* _掲載文_
________________________________________

バッグに入れる本は短編集に限る、というのが私の信条だ。
普段、湊さんというとミステリーだからエッセイだとどうなるのかなぁ?と思ったら
なかなかに面白い。
湊さんはそうなんだ~へ~!と親しみ沸いたり、私だったらこうだな~!といちいち感じたりした。
性格は似ていないと改めて感じた。
この本には東北の魅力がまず書かれていて
私が行きたい青森についても触れていて
あ~青森行きたい、東北行きたい、となるのだ。
ところが中盤からは淡路島の魅力(特に食べ物)がガンガン描かれていて
淡路島に行きたい欲が高まり
さらに城崎にしか売っていない湊さんの本があるらしく
あ~城崎にも行きたい、となった。
因島だって行きたい。
ポルノだけじゃなくて、湊さんのふるさと、しかも小説映像化のロケ地!
あぁ……行きたい。
色々魅力的な話が多かったが
特に印象的だったのが、授業の話と五年後の目標の話。
石川啄木が友を羨みながらもまぁ自分は自分だな、と思いながら奥さんに花を買って帰る、みたいな詩を詠んだらしく
授業でその花とはなんだと思いますか?と出題されたらしい。
面白い課題だ。
湊かなえさんはリンドウと桔梗。
私なら……カンパニュラかな、と思った。鉢植えならカンパニュラ。
もしも花束なら一輪のガーベラかな。
あと、デビュー作にして大ヒットした「告白」が賞をとった時、五年後の目標を
五年後に告白が代表作と答えない(ように次々と新作をあみだし、かつ告白以上、告白とはまた違った魅力ある本)
とし
常に今の自分、未来の自分で挑戦し続ける姿勢がかっこいいと思った。
確かに私も「あの頃のあなたもよかったけど、今の方がよりよい。」と言われたい。
過去の自分が一番のライバルだと思うんですよね。
なお、余談だがポルノグラフィティに「Aokage」という因島にある青影トンネルをモデルにした曲があり
それをイメージした小説も載っている。
湊さんもよく通っていたトンネルだそうだ。

________________________________________

* _資料一覧_
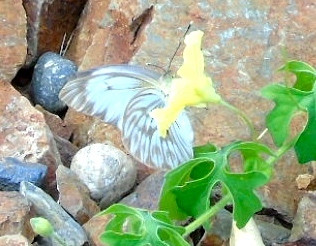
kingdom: Animalia
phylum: Arthropoda
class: Insecta
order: Lepidoptera
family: Pieridae
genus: Ascia
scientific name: Ascia monuste
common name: Great southern white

________________________________________

* _作業の指示_
(a) 掲載文の「あと、デビュー作にして大ヒットした「告白」が賞をとった時、五年後の目標を」から「それをイメージした小説も載っている。」までを、一字も変えずに書き出してください。
(b) 掲載文に基づいて、次の問いに答えてください。
(i) 筆者は、バッグに入れる本は何に限るとしていますか。
(ii) 授業で出された課題に対し、湊かなえさんが挙げた花は何ですか。
(iii) ポルノグラフィティの「Aokage」は、何をモデルにした曲ですか。
(c) 次の各文が掲載文の内容と合っているかどうかを判断し、根拠となる箇所をそのまま引用してください。
(i) 筆者は、自分と湊さんの性格が似ていると感じた。
(ii) 本の中盤からは、淡路島の魅力が描かれている。
(iii) 筆者は、鉢植えならガーベラを選ぶと考えた。
資料は別の出典から取られたものです。

* _順番の回答_
(a)
あと、デビュー作にして大ヒットした「告白」が賞をとった時、五年後の目標を
五年後に告白が代表作と答えない(ように次々と新作をあみだし、かつ告白以上、告白とはまた違った魅力ある本)
とし
常に今の自分、未来の自分で挑戦し続ける姿勢がかっこいいと思った。
確かに私も「あの頃のあなたもよかったけど、今の方がよりよい。」と言われたい。
過去の自分が一番のライバルだと思うんですよね。
なお、余談だがポルノグラフィティに「Aokage」という因島にある青影トンネルをモデルにした曲があり
それをイメージした小説も載っている。

(b)
(i) 短編集
(ii) リンドウと桔梗
(iii) 因島にある青影トンネル

(c)
(i) いいえ。「性格は似ていないと改めて感じた。」
(ii) はい。「ところが中盤からは淡路島の魅力(特に食べ物)がガンガン描かれていて」
(iii) いいえ。「鉢植えならカンパニュラ。」